Think of it this way. Today’s AI agents are like contractors who show up, do one task, then forget your name and the job site address. Persistent cloud environments give those contractors a permanent office, a filing cabinet, and a key to the building. They can pick up where they left off.

That’s a big deal for any workflow that takes more than a few minutes. And in service businesses, most real work does.

5 things service business operators should know about this acquisition

  1. Long-running agents are about to get real. Until now, building an AI agent that could run a multi-day task (like auditing a quarter’s worth of contracts or reconciling months of financial data) required duct-taping together custom infrastructure. Ona’s persistent environments built into Codex could make this dramatically easier.
  2. Memory is the bottleneck, not intelligence. The models are already smart enough for most business tasks. What’s been missing is the ability for agents to remember what they were doing, hold onto files, and maintain access to tools over time. This acquisition targets that gap directly.
  3. Security is part of the pitch. OpenAI specifically called out “secure” persistent environments. For industries like law, healthcare, and finance, where data handling rules are strict, this matters. Agents that lose state also lose audit trails. Persistent environments can fix that.
  4. Codex becomes an agent platform, not just a coding tool. Codex started as a code generation product. With Ona’s infrastructure baked in, it’s evolving into something bigger: a platform where developers build agents that actually run in the cloud, do real work, and stay alive between sessions.
  5. The competitive landscape just shifted. Google, Anthropic, and Microsoft are all pushing agent capabilities. OpenAI acquiring dedicated infrastructure for persistent agents is a clear bet that the next wave of AI value comes from agents that work autonomously over long periods, not just chatbots that answer questions.

The hot take

This is the most important AI acquisition of the year so far, and most people will sleep on it because it’s infrastructure. Not flashy. No new model. No viral demo. But here’s the thing: the company that solves persistent agent compute wins the enterprise market. Period. Every serious business workflow takes longer than a single API call. Every one. OpenAI clearly understands that the “make the model smarter” phase is giving way to the “make the agent actually useful in production” phase. Ona is a bet that plumbing matters more than parlor tricks. They’re right.

The Agency OS play

If you run any kind of service business, this week is a good time to audit your workflows for “long-running” candidates. Pull up a whiteboard (or a doc, whatever works) and list every process in your business that takes more than a day from start to finish. Compliance reviews. Client onboarding. Monthly reporting. Vendor vetting. Research projects. These are the workflows that persistent AI agents will handle first, and you want to know which ones are yours before the tools fully land.

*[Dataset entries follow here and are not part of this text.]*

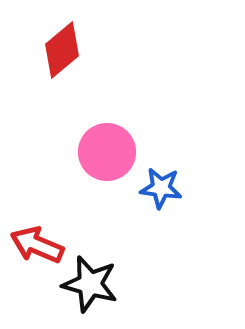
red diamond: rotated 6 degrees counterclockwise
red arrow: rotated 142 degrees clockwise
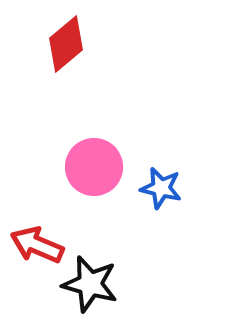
red diamond: moved 4 px right, 6 px up
pink circle: moved 13 px left, 15 px down
blue star: rotated 6 degrees clockwise
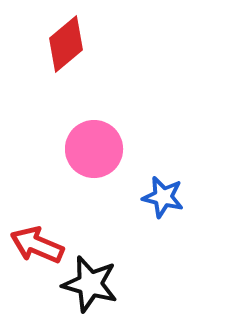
pink circle: moved 18 px up
blue star: moved 2 px right, 9 px down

Start experimenting with Codex now if you haven’t already. You don’t need to wait for the Ona integration to go live. Get familiar with how Codex handles tasks, how it structures agent workflows, and where it currently breaks down on longer jobs. That firsthand experience will put you months ahead of competitors who wait for the polished product launch. Build small. A three-step agent that gathers data, processes it, and drafts a summary is enough to learn the patterns.

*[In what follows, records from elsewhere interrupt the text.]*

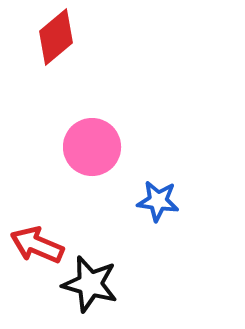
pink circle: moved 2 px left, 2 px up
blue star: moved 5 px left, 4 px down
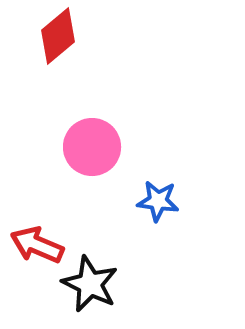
red diamond: moved 2 px right, 1 px up
black star: rotated 10 degrees clockwise
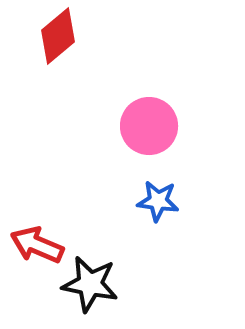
pink circle: moved 57 px right, 21 px up
black star: rotated 14 degrees counterclockwise
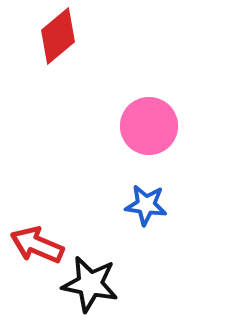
blue star: moved 12 px left, 4 px down
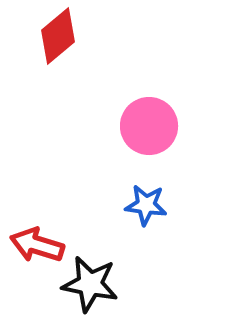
red arrow: rotated 6 degrees counterclockwise
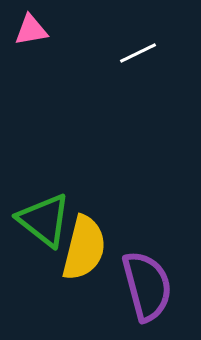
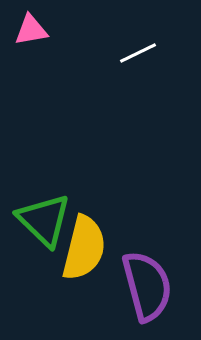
green triangle: rotated 6 degrees clockwise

Finally, think about what “persistent” means for your clients. If you serve law firms, imagine an agent that monitors regulatory changes across jurisdictions for weeks and flags relevant updates. If you work with ecommerce brands, picture an agent that tracks competitor pricing daily and adjusts recommendations. If you’re in finance, think about an agent that reconciles transactions across accounts over an entire quarter without losing context. The specific workflow matters less than the habit of asking: what would my business look like if an AI agent could work on something for days without stopping? Start designing for that future now. The infrastructure is coming faster than you think.